Limitations & Future Work¶

Training Cost Overhead: While inference cost is low, 4B training FLOPs increased by 14%. The paper does not analyze the threshold for the "minimum viable perceiver scale."
Lack of Quantitative Data on Multi-turn Failure: The claim that early fusion damages multi-turn capabilities lacks specific data from multi-turn VQA or dialogue benchmarks.
MIR Scalability: MIR analysis requires consistent dimensions, so evaluations were conducted between the perceiver and Qwen3-0.6B rather than directly with the 32B target LLM.
Missing Combined Data/Architecture Baselines: DPA lacks "DPA + optimized data Mixing" vs "Baseline + optimized data mixing" experiments to quantify synergistic gains.
Task Coverage: The study focuses on understanding and reasoning, leaving gains in dense prediction tasks like grounding or segmentation unexplored.

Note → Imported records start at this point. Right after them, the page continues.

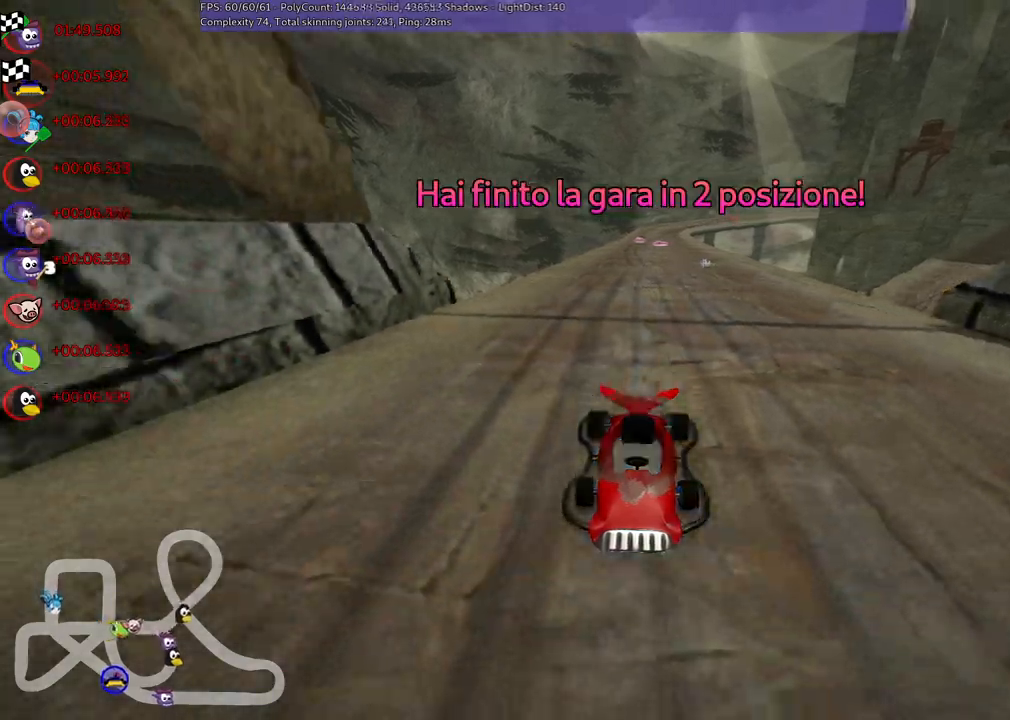
{"keys": [], "events": [[283, "up", "up"]]}
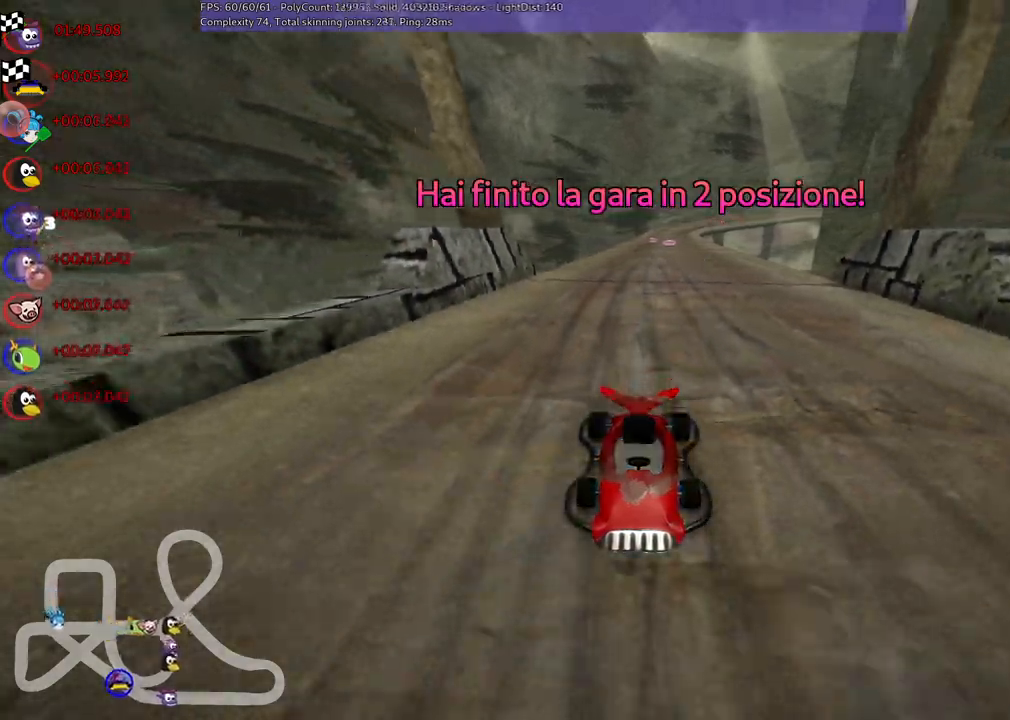
{"keys": ["right"], "events": [[433, "right", "down"]]}
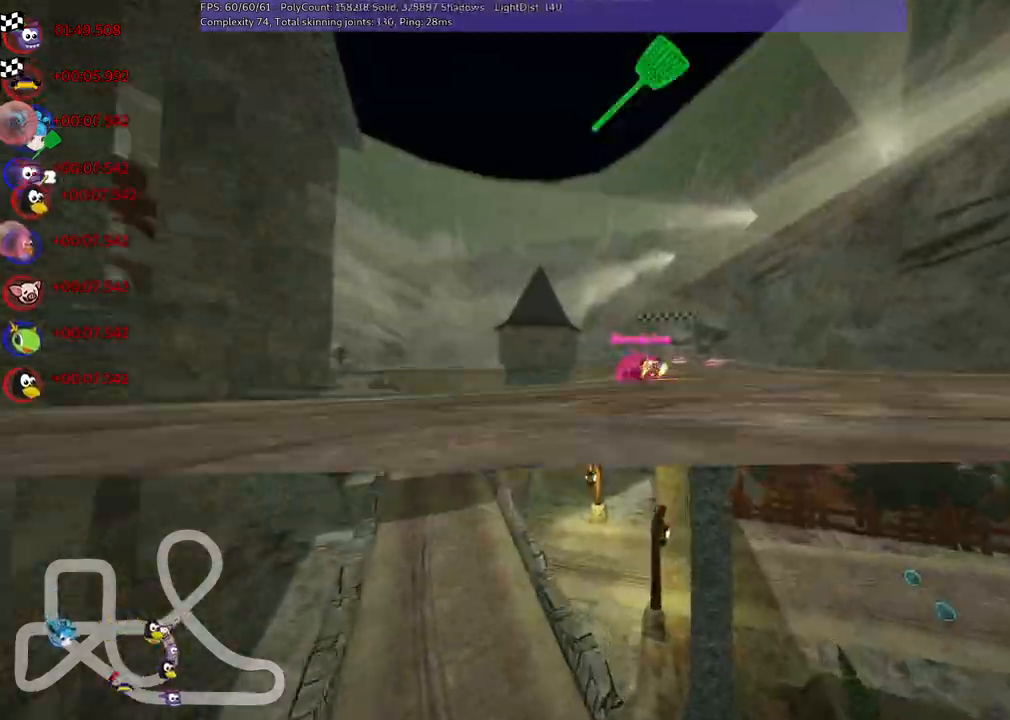
{"keys": []}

vs. Data Mixing (DeepSeek-VL / InternVL): These models use text-multimodal weighting; DPA fundamentally reduces "destructive adaptation" through architecture and is orthogonal to data strategies.
vs. Multi-encoder Fusion (Cambrian / Eagle): Those works use multiple ViTs (DINO + SAM) in parallel; DPA use a single perceiver but increases its alignment depth.
vs. LLaVA / Qwen-VL: DPA upgrades the "1-layer MLP" to a "small VLM," extending the LLaVA paradigm while remaining compatible with existing pipelines.
vs. Auxiliary Losses (MaskCLIP / SEA): Unlike works adding auxiliary supervision to ViT, DPA relies entirely on architecture, avoiding potential loss design conflicts.

Rating¶

Novelty: ⭐⭐⭐⭐ Using a small VLM as an encoder is systematically justified through the "language block + pre-training" insight and geometric analysis.
Experimental Thoroughness: ⭐⭐⭐⭐⭐ Covers multiple scales, families, and 11 benchmarks with extensive ablations on freezing, pre-training, and early fusion.
Writing Quality: ⭐⭐⭐⭐ Clear structure with a research-question-driven narrative, though some geometric diagrams require more detailed explanations.
Value: ⭐⭐⭐⭐⭐ Provides evidence for architectural upgrades in VLM visual encoders, offering a plug-in upgrade path for industry and researchers.